3 Под словом геула разумеется у евреев пришествие Мессии, долженствующее сделать их владыками вселенной.
4 Да будет благословенно имя Его!
5 Аким — христианин, т.е. человек, хуже и презреннее которого нет для еврея.
6 К чужим, иноверцам.
7 Сохрани Боже!
8 Блаженной памяти, или мир его праху — выражение, всегда прибавляемое к имени святых и пророков, чтимых евреями.
9 Собственно Шулхон Орух, но наши южные евреи, отличаясь от северных несколько иным произношением, говорят Шилхен Урих. [Современное прочтение — Шулхан Арух — прим.ред.]
10 Маймонид — еврейский ученый, мыслитель, философ, медик и теолог. Г.Богров («Записки еврея», стр.7, изд. 1874) говорит, что сочинения Маймонида по всем исчисленным предметам так противоречивы, что, читая одно, полагаешь иметь дело с вольнодумцем, тогда как в другом сочинении он — ярый поклонник Талмуда. Ставя его на степень великого авторитета, хасиды вместе с тем презирают некоторые из его сочинений и по своему уставу относят книгу его к числу запрещенных.
11 Гаоны — великие учители, мудрецы.
12 Кадеш — заупокойная молитва.
13 Кафакал — блуждающее состояние душ грешников, не осужденных еще в ад, но не попадающих и на небо.
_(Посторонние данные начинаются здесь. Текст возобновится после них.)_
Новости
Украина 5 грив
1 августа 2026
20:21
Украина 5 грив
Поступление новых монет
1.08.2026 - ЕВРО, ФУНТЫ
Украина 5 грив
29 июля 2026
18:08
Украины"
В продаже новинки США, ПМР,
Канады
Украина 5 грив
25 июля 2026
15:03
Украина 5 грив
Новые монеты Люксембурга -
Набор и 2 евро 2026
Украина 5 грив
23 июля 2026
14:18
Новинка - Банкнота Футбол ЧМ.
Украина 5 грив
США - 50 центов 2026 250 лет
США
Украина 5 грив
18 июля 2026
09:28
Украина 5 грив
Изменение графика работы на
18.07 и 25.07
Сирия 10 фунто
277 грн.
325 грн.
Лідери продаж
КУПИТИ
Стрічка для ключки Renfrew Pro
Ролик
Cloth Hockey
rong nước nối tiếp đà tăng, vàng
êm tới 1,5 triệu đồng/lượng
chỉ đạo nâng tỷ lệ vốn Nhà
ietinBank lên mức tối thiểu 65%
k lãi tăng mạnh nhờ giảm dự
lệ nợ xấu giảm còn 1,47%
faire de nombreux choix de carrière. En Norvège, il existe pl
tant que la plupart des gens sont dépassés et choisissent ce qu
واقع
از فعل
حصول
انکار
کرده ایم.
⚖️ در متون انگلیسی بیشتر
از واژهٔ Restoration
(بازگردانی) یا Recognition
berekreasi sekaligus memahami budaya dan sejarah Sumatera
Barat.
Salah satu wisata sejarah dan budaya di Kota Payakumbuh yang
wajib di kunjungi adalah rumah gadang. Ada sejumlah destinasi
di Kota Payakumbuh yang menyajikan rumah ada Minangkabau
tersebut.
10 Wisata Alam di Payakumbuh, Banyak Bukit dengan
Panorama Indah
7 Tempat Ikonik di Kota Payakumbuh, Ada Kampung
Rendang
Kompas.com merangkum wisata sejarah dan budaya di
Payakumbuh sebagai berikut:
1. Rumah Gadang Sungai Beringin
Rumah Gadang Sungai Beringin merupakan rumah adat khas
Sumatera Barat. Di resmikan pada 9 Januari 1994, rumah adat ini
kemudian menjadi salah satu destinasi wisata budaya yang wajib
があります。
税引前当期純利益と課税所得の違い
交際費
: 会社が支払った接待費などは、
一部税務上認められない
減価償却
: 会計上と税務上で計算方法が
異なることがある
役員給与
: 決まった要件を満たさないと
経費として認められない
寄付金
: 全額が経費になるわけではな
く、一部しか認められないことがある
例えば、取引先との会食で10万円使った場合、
14 Суббота у евреев, по свидетельству г.Г.Багрова (стр. 19), пользуется таким невообразимым изобилием запрещений, что нет почти человеческой возможности по субботам ступить ногой, сделать малейшее движение, раскрыть рот, произнести звук, чтобы не согрешить при этом против Гилхес Шаббас (устав субботний). Ступил нечаянно еврей ногою в рыхлую землю — грех, нечаянно скрипнул стулом или дверью — грех, нечаянно убил насекомое, сломал соломинку, порвал волос — грех, грех и грех. Чтобы как-нибудь не согрешить в субботу, еврею следовало бы висеть целые сутки в воздухе, безгласно и неподвижно, но и тогда он согрешил бы, потому что он своею особой делает тень — майгл, а это тоже грех.
15 Талмудическая пословица.
16 При общественных богомолениях три раза в неделю, а именно: по понедельникам, четвергам и субботам, равно и в праздники, совершается чтение из Торы. Для этой цели согласно числу субботних дней в году все Пятикнижие разделяется на 54 отдела (сидрос), из коих один, иногда два (указанные в еврейском календаре) читаются каждую субботу в синагогах и молитвенных домах, так что вся священная Тора должна быть прочитана в течение года. Для этих чтений каждый отдел разделяется, в свою очередь, на отделения — наршос, и носит свое особое название, напр. Берешит, Hoax, Лех, Ваэра и т.д. Именем отдела обозначается вся неделя, предшествующая субботе. В годы, заключающие в себе 53 субботних дня, отдел Шемина читается два раза. Первый же отдел Пятикнижия (Берешит) читается осенью, в первую субботу после праздника Кущей, знаменуя собою начало еврейского года.
17 Цадики — современные еврейские святые и чудотворцы.
18 Гевалт! — Караул! [Прим.ред.]
19 Создатель мира! — одно из обычных еврейских восклицаний.